Lagos – Claro que não. Alguns anos atrás havia uma expectativa de que finalmente a América Latina teria governantes em condições de liderar a região. Nenhum deles foi capaz de fazê-lo. Atualmente, seria natural que esse papel fosse desempenhado por Lula, o presidente do país mais poderoso e com boa imagem entre a população regional. Como ele não assumiu esse lugar, Hugo Chávez apareceu subitamente para ocupar esse vazio, falando em nome da América Latina para outras partes do mundo. Lula não está sendo o líder da região, apesar de ser visto como tal pelos latino-americanos. Já Chávez é um dos líderes com pior avaliação no continente, à frente apenas de Fidel Castro. Fernando Henrique, quando era presidente, disse-me: "O Brasil já ocupa todo o meu tempo". Imagino que com Lula deva se passar o mesmo.

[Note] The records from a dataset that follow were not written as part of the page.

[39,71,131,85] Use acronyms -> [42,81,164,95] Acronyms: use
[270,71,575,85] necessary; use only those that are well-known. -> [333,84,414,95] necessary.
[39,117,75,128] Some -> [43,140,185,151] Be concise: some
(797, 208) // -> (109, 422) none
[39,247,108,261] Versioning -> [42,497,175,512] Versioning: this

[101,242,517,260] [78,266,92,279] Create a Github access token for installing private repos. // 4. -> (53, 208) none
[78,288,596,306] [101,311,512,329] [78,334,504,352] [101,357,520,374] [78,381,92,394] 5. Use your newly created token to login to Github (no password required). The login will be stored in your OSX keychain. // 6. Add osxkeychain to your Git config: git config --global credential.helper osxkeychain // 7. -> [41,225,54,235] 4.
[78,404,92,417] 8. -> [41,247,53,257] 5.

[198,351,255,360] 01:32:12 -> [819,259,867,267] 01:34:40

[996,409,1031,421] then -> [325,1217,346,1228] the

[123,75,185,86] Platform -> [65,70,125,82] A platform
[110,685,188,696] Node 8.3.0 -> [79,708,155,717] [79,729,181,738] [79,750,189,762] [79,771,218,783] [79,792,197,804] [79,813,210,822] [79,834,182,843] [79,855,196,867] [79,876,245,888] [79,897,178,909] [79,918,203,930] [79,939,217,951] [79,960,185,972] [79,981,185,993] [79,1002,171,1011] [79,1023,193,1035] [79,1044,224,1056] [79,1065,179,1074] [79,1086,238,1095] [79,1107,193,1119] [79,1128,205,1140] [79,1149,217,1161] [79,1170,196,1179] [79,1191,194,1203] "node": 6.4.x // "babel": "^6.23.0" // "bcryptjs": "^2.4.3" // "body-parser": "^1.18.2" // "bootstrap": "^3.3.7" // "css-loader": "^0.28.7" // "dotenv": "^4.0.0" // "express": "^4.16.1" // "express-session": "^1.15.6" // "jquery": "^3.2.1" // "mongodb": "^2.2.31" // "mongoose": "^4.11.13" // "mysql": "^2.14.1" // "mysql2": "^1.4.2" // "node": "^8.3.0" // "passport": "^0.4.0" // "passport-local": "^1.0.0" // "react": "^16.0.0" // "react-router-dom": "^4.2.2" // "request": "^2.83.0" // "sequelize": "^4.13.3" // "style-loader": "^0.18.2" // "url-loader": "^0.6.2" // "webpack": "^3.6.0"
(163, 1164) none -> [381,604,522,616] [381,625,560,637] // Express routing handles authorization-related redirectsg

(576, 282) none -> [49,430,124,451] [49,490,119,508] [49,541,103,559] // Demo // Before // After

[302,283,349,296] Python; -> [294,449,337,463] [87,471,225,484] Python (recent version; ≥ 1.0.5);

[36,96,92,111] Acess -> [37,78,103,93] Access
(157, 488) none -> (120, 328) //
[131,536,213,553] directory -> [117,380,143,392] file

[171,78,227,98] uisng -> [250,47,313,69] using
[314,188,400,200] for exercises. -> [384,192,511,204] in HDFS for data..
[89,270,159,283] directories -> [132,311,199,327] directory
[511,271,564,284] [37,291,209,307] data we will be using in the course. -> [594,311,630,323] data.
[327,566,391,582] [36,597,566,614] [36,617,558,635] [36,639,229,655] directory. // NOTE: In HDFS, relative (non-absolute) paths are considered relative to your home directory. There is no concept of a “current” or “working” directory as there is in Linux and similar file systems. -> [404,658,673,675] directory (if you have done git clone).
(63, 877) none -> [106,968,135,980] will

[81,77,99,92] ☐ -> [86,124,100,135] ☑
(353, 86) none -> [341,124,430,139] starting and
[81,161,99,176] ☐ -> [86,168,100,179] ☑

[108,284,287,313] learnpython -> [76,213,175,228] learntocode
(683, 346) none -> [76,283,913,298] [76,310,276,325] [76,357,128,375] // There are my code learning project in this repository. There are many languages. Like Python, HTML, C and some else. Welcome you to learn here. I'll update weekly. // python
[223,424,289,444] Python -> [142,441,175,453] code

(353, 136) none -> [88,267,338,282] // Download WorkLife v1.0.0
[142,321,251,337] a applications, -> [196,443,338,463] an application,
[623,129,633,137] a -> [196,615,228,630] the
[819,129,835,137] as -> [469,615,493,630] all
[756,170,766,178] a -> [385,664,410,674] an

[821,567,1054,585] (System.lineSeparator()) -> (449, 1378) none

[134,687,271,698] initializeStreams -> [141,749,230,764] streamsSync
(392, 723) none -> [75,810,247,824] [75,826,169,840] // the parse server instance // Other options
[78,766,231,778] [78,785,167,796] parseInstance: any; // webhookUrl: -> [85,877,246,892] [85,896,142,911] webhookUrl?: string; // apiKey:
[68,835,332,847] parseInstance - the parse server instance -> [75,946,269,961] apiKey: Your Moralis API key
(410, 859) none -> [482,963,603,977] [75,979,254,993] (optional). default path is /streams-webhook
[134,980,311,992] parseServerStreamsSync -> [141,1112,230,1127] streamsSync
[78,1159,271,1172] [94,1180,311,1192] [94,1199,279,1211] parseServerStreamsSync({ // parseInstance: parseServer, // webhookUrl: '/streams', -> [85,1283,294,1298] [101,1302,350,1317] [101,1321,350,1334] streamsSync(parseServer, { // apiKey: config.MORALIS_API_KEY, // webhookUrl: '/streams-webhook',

Veja – Cuba não participa das pesquisas do Latinobarómetro. Vocês tentaram aplicar os questionários lá?
Lagos – Sim, de todas as maneiras. Estivemos a um centímetro de concretizar um acordo e já tínhamos o questionário aprovado. Na última hora o governo cubano decidiu colocar um observador deles ao lado de cada um de nossos entrevistadores. Com um funcionário do governo do lado, não íamos conseguir resposta alguma. Eles não entendiam por que nós não podíamos aceitar tal situação, pois para os cubanos isso é normal. Pode-se fazer um paralelo com a Hungria comunista, onde estive um mês antes da queda do muro de Berlim e o primeiro-ministro Imre Pozsgay me perguntou: "Por que você quer fazer pesquisas de opinião aqui? Nós já temos os resultados: 80% da população sempre apóia o governo". Ele me mostrou os dados, documentados, separados em tabelas. Estava piamente convencido de que essa era a realidade.